Przedszkolaki zwiedzają najbliższą okolicę


W dniu 23 września 2016r. nasze starsze przedszkolaki poznawały zabytki naszej gminy. Były w Zespole Pałacowo-Parkowym oraz w Muzeum Brata Alberta w Igołomi.
Nim spadnie pierwszy orzech, nim pierwsza rdza zabarwi liście, nim nastaną deszcze i mgły wyruszamy na jesienny spacer. Park w Igołomi macha już na powitanie gałęziami. Jesteśmy tu, co roku, więc pozdrawiają nas jak starych znajomych. Drzwi pałacu wydaje się, że też rozchylają się w uśmiechu.
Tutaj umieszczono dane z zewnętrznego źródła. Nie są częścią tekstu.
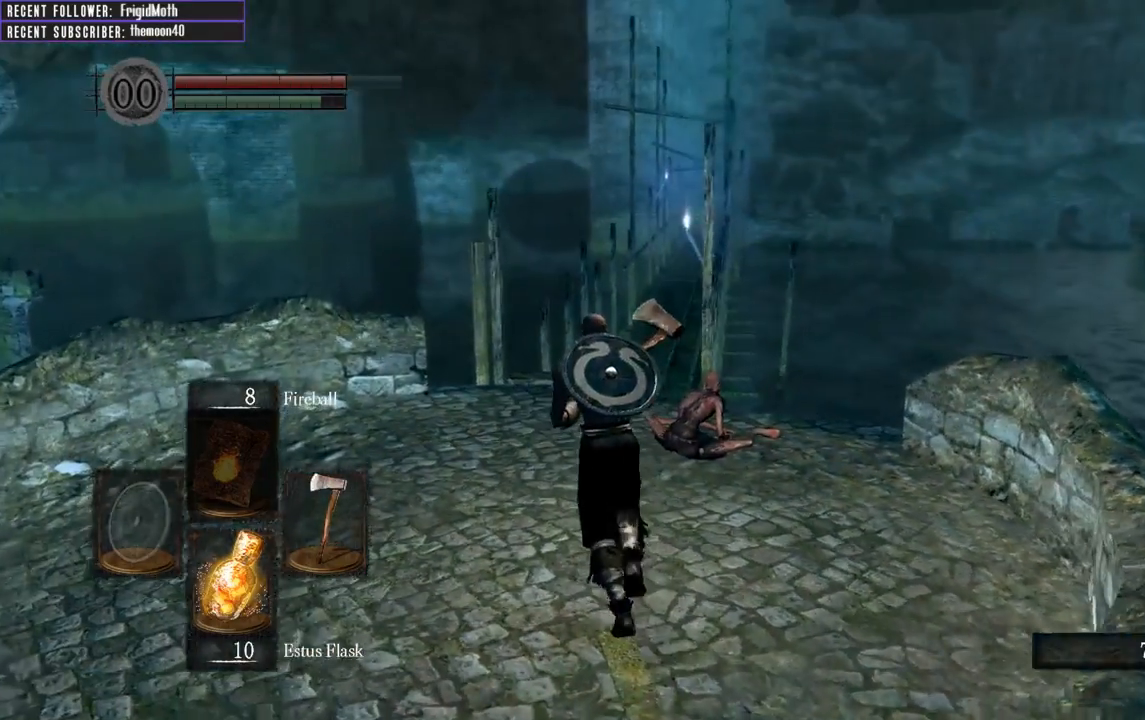
{"buttons": ["B"], "left_stick": "up", "right_stick": "center", "events": [[500, "B", "down"]]}
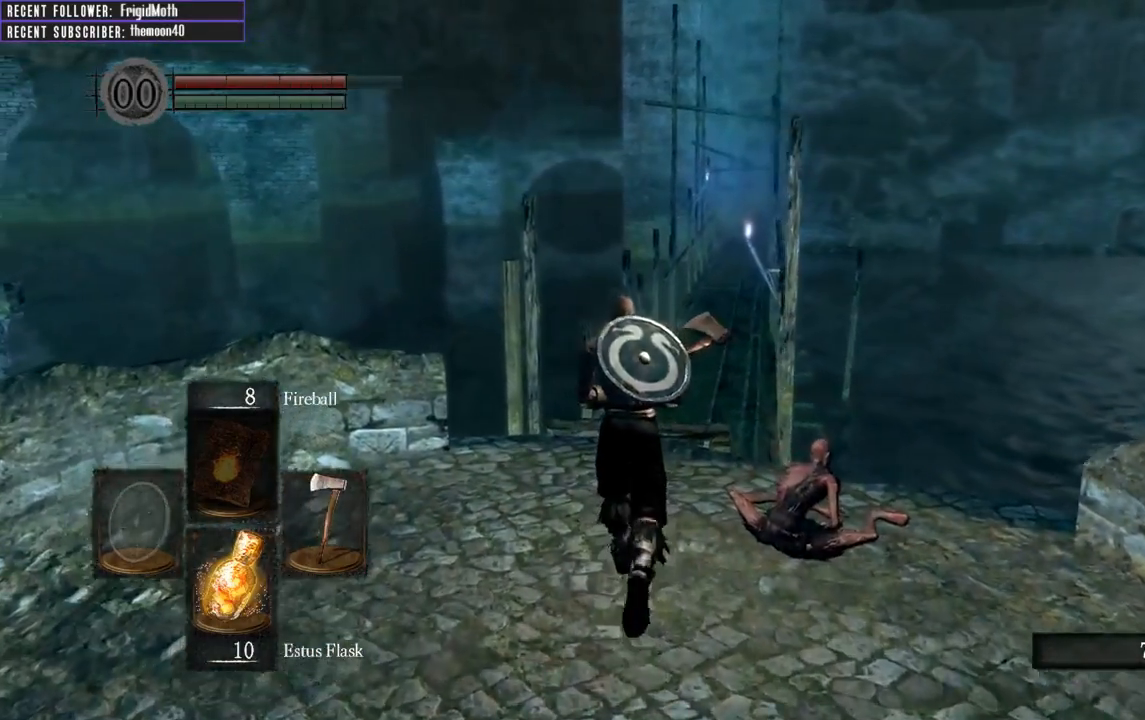
{"buttons": ["B", "L1"], "left_stick": "up", "right_stick": "center", "events": [[83, "L1", "down"], [117, "right_stick", "right"], [250, "right_stick", "center"]]}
Gospodarz obiektu dr Tunia zaprasza nas do środka. To jeden z najstarszych budynków w naszej gminie - wyjaśnia. Dwieście lat wydaje się abstrakcyjną liczbą dla dzieciaków. Z pewnością zauważają jednak różnicę w wyglądzie pomieszczeń pałacowych i ich domów. Owalna sala swoim kształtem wydaje się wirować i zachęcać jak w starym przeboju –„ Tylko mnie poproś do tańca…”. Cóż, każda epoka ma swoje bale i przedszkolaki coś o tym wiedzą. Rozety na suficie, ozdobny kominek, mozaika na podłodze itp. mówią o potrzebie obcowania z pięknem w każdej epoce. Warto tę potrzebę poznać w sobie i rozwijać już od najmłodszych lat.
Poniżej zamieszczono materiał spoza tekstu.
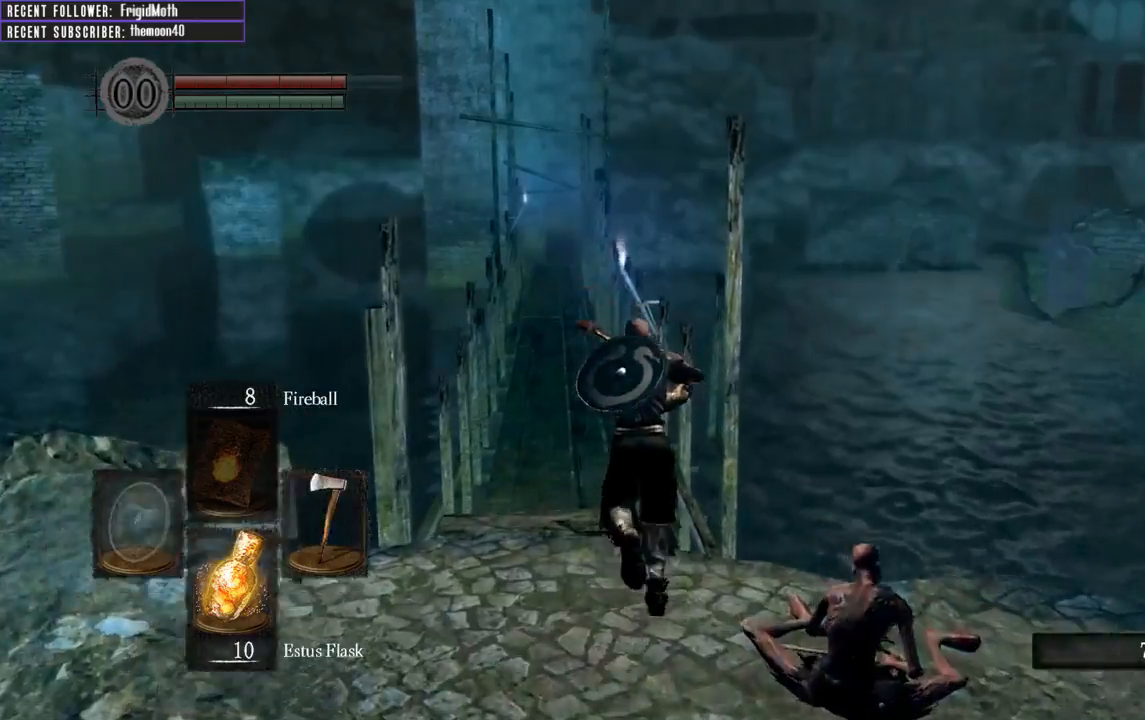
{"buttons": ["B", "L1"], "left_stick": "up", "right_stick": "center", "events": [[283, "right_stick", "right"], [500, "right_stick", "center"]]}
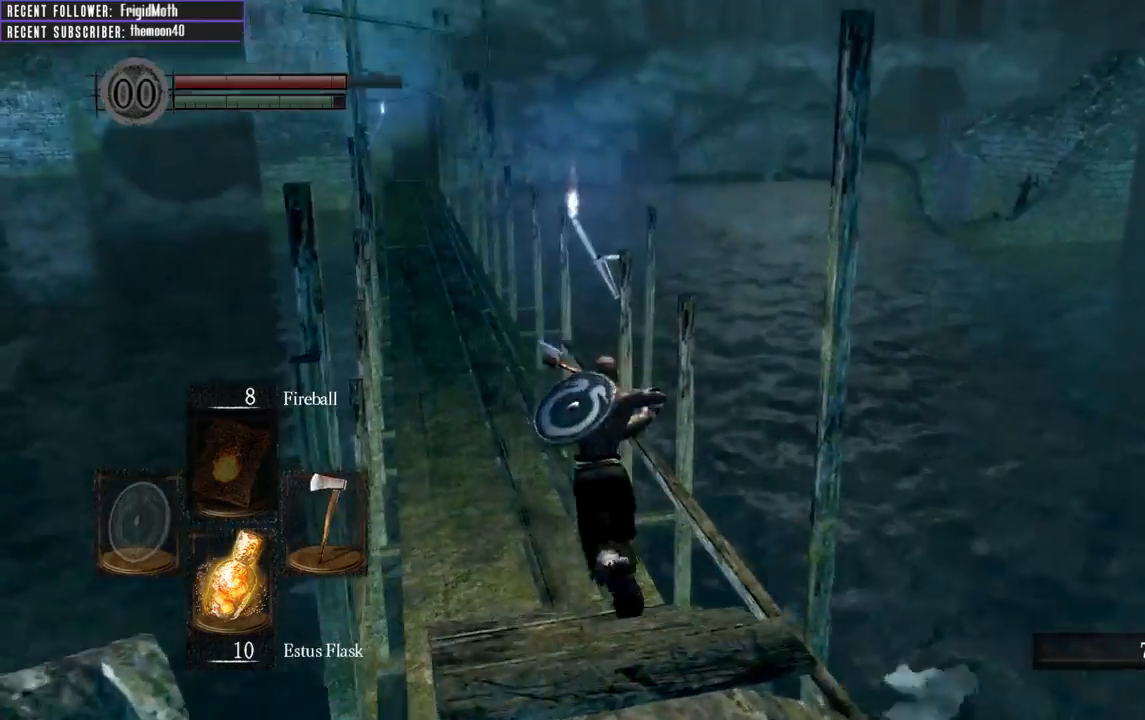
{"buttons": ["B", "L1"], "left_stick": "up", "right_stick": "center", "events": [[133, "right_stick", "right"], [317, "right_stick", "center"]]}
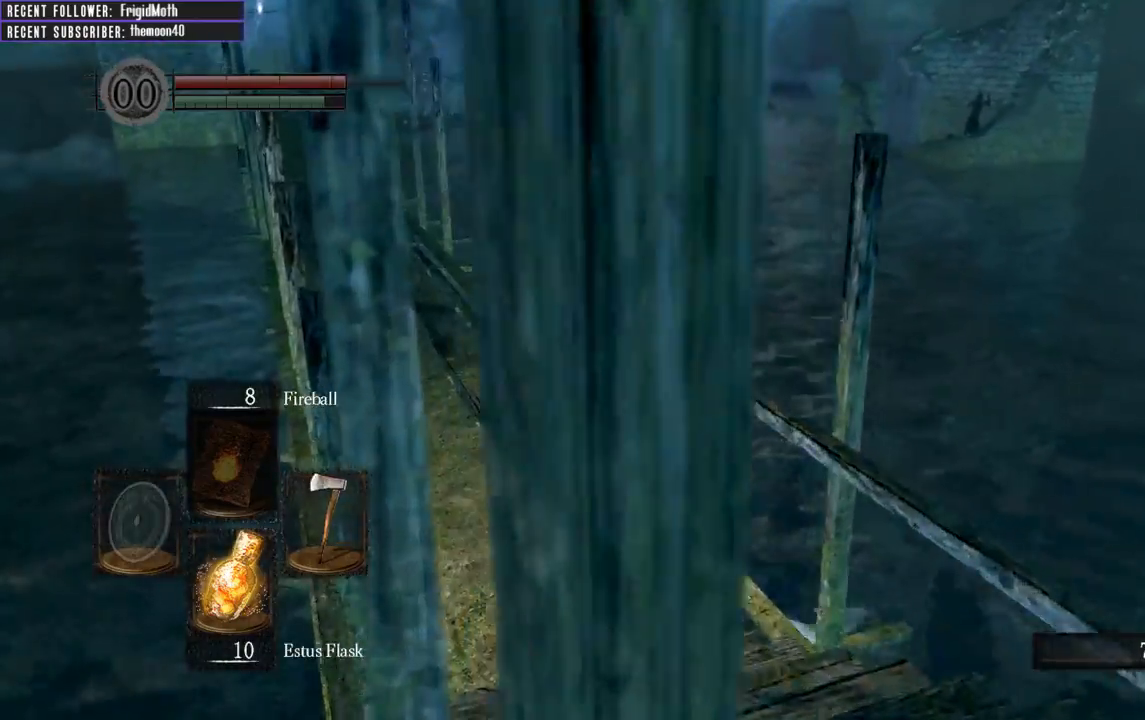
{"buttons": ["B", "L1"], "left_stick": "up", "right_stick": "center", "events": []}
Z Sali balowej można przejść do małego, intymnego gabinetu. Tu omawiano z pewnością sprawy związane z finansami. Wiadomo pieniążki rzecz niezwykle ważna, zwłaszcza przy tak dużym domostwie. O tym wie nawet dziecko.
Pałac łączy w swoim wnętrzu dawne z jeszcze dawniejszymi czasami. Dlatego w jednym z pomieszczeń zgromadzono niezwykle eksponaty. Na pierwszy rzut oka to stare, spękane i bezużyteczne garnki. Skrywają one jednak wartość niewidoczną dla oczu. To historia, poznanie opowieści zaklętej w powszechnych i prostych przedmiotach. Krótka zabawa w parku jest tymczasowym powrotem do rzeczywistości. Przed nami jeszcze odwiedziny w muzeum brata Alberta.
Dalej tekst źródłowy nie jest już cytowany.